ENUNCIADO
¿Qué líneas de las entradas que siguen contienen la palabra "stukken"? Muéstralas todas, copiando cada línea completa.

MATERIAL PROPORCIONADO
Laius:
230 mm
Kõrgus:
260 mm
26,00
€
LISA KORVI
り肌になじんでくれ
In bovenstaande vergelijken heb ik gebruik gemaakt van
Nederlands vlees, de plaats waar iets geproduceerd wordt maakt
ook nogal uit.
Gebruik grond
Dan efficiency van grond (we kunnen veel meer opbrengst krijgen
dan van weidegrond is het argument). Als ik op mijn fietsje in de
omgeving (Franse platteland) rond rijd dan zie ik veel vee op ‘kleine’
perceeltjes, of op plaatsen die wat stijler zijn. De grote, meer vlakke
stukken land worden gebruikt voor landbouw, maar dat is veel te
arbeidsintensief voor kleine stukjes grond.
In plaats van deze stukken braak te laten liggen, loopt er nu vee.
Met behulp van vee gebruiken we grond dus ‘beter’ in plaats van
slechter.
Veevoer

...

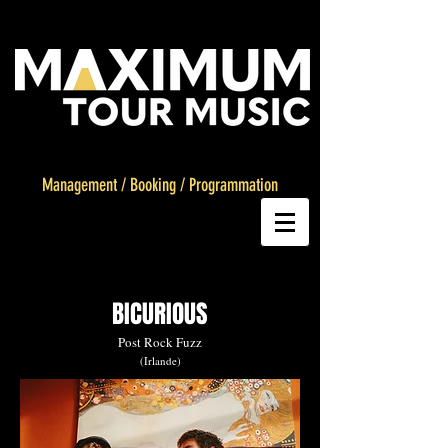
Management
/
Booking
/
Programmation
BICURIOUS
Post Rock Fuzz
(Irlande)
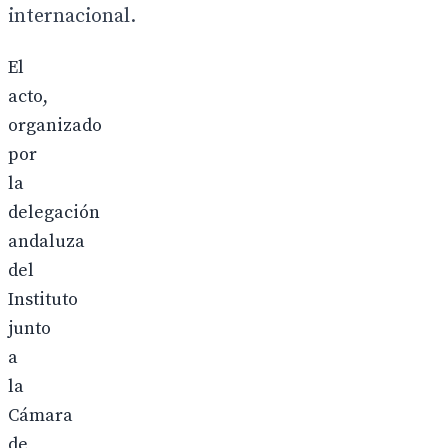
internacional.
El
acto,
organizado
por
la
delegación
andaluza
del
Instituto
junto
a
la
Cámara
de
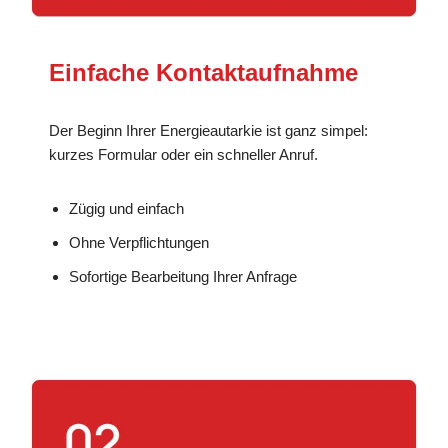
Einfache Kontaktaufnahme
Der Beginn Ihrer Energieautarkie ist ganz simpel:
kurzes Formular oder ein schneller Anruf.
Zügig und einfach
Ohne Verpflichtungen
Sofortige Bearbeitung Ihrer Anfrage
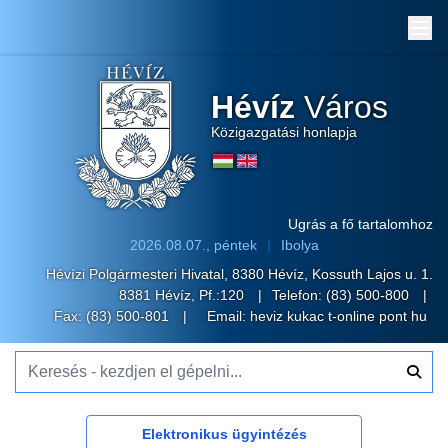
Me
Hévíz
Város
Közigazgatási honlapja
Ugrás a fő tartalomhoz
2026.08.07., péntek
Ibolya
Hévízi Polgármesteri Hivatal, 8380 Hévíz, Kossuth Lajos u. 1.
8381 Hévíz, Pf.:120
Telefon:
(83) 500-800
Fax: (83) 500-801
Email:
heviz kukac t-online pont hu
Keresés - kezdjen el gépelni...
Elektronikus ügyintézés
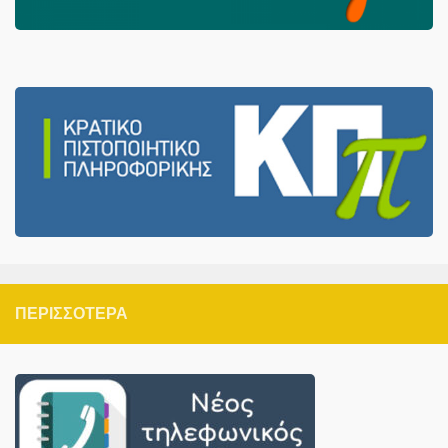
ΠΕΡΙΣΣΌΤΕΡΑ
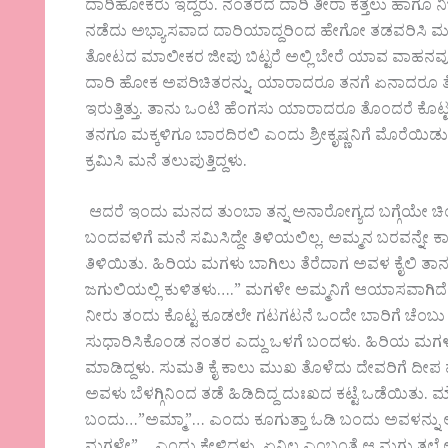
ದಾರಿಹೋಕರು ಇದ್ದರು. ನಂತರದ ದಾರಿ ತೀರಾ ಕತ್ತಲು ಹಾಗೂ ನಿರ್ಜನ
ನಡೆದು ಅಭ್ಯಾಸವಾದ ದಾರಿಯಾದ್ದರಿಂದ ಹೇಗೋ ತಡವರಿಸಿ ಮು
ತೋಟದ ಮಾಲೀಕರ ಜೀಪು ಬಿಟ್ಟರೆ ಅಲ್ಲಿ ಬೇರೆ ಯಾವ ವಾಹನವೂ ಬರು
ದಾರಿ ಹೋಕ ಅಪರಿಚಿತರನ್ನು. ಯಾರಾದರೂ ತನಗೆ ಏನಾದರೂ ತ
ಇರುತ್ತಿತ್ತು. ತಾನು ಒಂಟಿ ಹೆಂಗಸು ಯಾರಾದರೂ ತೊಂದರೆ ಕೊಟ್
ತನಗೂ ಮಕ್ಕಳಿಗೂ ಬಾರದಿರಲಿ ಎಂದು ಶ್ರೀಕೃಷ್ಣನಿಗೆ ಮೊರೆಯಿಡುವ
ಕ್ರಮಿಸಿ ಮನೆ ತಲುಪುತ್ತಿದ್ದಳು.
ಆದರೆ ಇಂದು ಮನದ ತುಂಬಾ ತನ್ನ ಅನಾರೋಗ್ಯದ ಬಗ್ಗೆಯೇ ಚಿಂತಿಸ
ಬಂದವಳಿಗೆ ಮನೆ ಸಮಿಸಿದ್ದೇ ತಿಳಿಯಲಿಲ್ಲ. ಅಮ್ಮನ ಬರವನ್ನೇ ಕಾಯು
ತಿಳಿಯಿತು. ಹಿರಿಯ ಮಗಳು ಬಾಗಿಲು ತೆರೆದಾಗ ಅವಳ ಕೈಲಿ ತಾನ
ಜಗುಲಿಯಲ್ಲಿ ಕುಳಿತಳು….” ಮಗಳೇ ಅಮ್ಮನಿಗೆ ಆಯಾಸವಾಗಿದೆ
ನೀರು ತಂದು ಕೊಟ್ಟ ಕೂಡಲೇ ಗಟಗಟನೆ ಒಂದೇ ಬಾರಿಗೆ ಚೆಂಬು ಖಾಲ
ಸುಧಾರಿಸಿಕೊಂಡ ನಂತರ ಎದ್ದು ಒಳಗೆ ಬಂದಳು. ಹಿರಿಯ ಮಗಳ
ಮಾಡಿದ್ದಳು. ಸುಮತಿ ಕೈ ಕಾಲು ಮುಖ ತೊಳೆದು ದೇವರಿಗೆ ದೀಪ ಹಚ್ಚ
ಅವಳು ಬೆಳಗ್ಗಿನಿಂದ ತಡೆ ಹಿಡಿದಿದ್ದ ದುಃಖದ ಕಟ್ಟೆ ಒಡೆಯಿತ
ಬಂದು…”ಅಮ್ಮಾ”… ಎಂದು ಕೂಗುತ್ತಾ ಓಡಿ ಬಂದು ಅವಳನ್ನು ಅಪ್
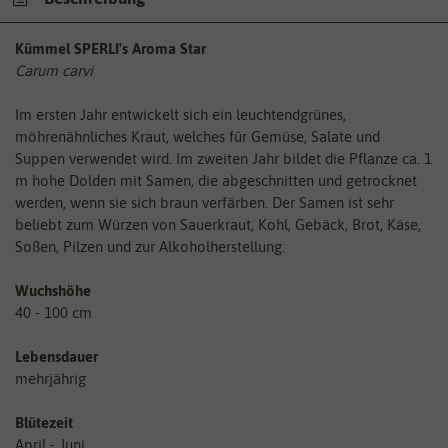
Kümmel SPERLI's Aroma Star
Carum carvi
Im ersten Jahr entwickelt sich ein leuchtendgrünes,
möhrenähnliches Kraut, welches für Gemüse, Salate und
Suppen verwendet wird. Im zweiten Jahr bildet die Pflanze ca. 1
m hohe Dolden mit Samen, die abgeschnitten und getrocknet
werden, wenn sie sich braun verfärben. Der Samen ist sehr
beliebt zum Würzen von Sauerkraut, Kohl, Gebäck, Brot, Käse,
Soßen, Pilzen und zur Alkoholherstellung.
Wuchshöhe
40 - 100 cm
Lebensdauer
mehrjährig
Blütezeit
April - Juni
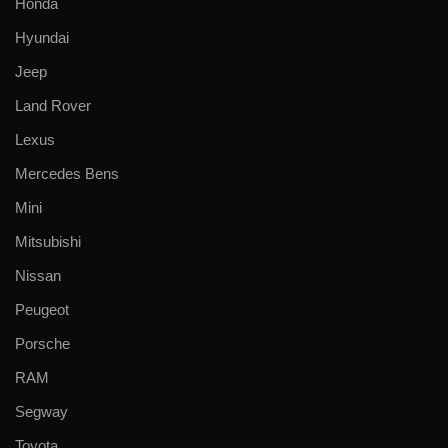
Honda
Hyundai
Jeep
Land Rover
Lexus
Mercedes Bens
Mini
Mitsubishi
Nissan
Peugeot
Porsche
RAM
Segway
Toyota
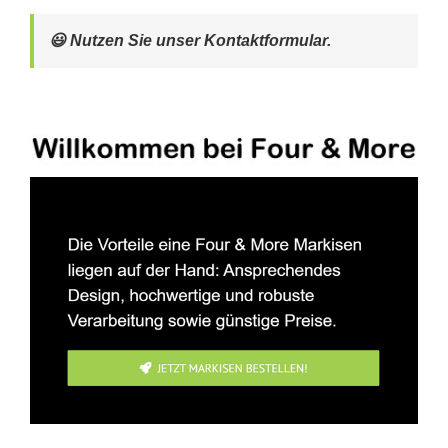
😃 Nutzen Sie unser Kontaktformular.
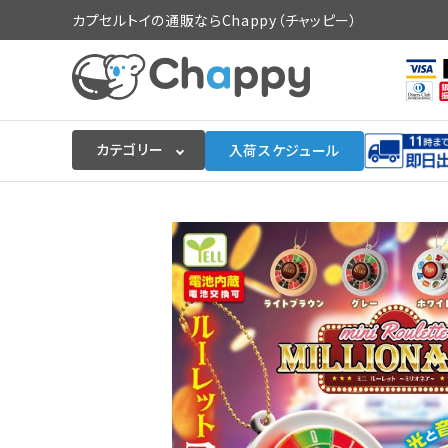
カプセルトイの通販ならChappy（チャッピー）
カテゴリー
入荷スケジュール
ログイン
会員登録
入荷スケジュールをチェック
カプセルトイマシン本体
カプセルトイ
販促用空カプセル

TAREA RESUELTA
stukken land worden gebruikt voor landbouw, maar dat is veel te
In plaats van deze stukken braak te laten liggen, loopt er nu vee.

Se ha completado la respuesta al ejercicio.